With Voice, replenishment processes begin with a worker being directed to the location where the needed pallet is stored. In optimised designs, the WMS will assign the closest driver available to the storage rack. Once there, the driver confirms the right amount of product is being collected from the right location. While pulling the product, the worker is instructed on the destination of the load, which is confirmed when deposited.
An operation can expect to see improvement of up to 20 per cent over paper in staff productivity for put-away and replenishment, while also increasing accuracy. Compared to using handheld devices, Voice can show as much as a 35 per cent increase in productivity. Additionally, training time is reduced by up to 50 per cent when using voice for these functions compared to other methods.

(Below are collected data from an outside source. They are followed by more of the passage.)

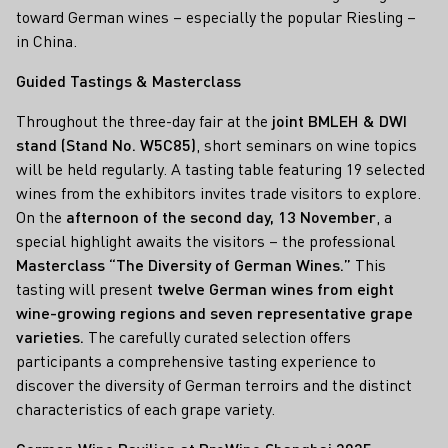
toward German wines – especially the popular Riesling –
in China.
Guided Tastings & Masterclass
Throughout the three-day fair at the
joint BMLEH & DWI
stand (Stand No. W5C85)
, short seminars on wine topics
will be held regularly. A tasting table featuring 19 selected
wines from the exhibitors invites trade visitors to explore.
On the
afternoon of the second day, 13 November
, a
special highlight awaits the visitors – the professional
Masterclass “The Diversity of German Wines.”
This
tasting will present
twelve German wines from eight
wine-growing regions and seven representative grape
varieties.
The carefully curated selection offers
participants a comprehensive tasting experience to
discover the diversity of German terroirs and the distinct
characteristics of each grape variety.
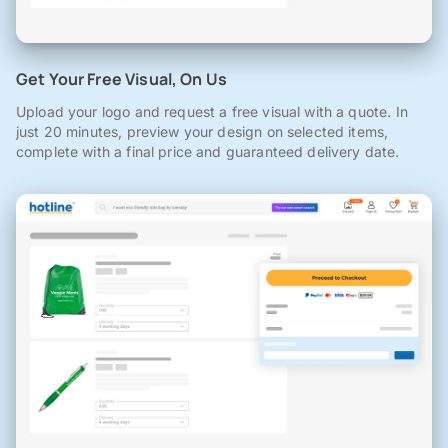
Get Your Free Visual, On Us
Upload your logo and request a free visual with a quote. In
just 20 minutes, preview your design on selected items,
complete with a final price and guaranteed delivery date.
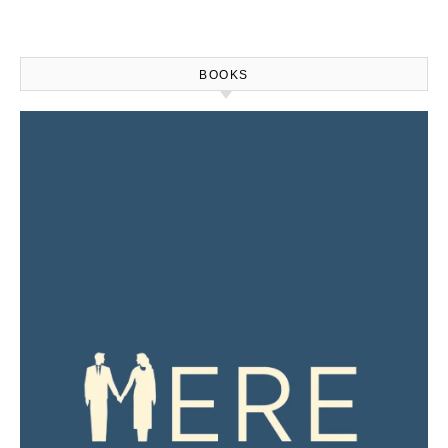
BOOKS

Many DCs also see a dramatic flow-on improvement in picking productivity because the WMS can direct replenishment workers to stock slots that are running low on inventory before the pickers arrive, thereby reducing their downtime.
It makes sense to introduce Voice in other DC workflows as well such as cycle-counting and inventory control as well as picking as these processes can be made much faster, easier and more accurate using Voice, as workers’ hands and eyes are free to count products.
Additional DC functions that benefit from the integration of Voice include the elimination of periodic inventory audits because of the accuracy of cycle counts, recording product data for tracking purposes or to weigh grocery products for correct billing, as well as value-adding functions such as directing clothing to be placed on to hangers or folded.
Although Voice is most commonly used to expedite picking processes within a DC, there are also many other work flows that can be supported by the technology. It is those businesses owners who apply Voice across a range of work processes beyond picking that stand to gain the greatest benefits.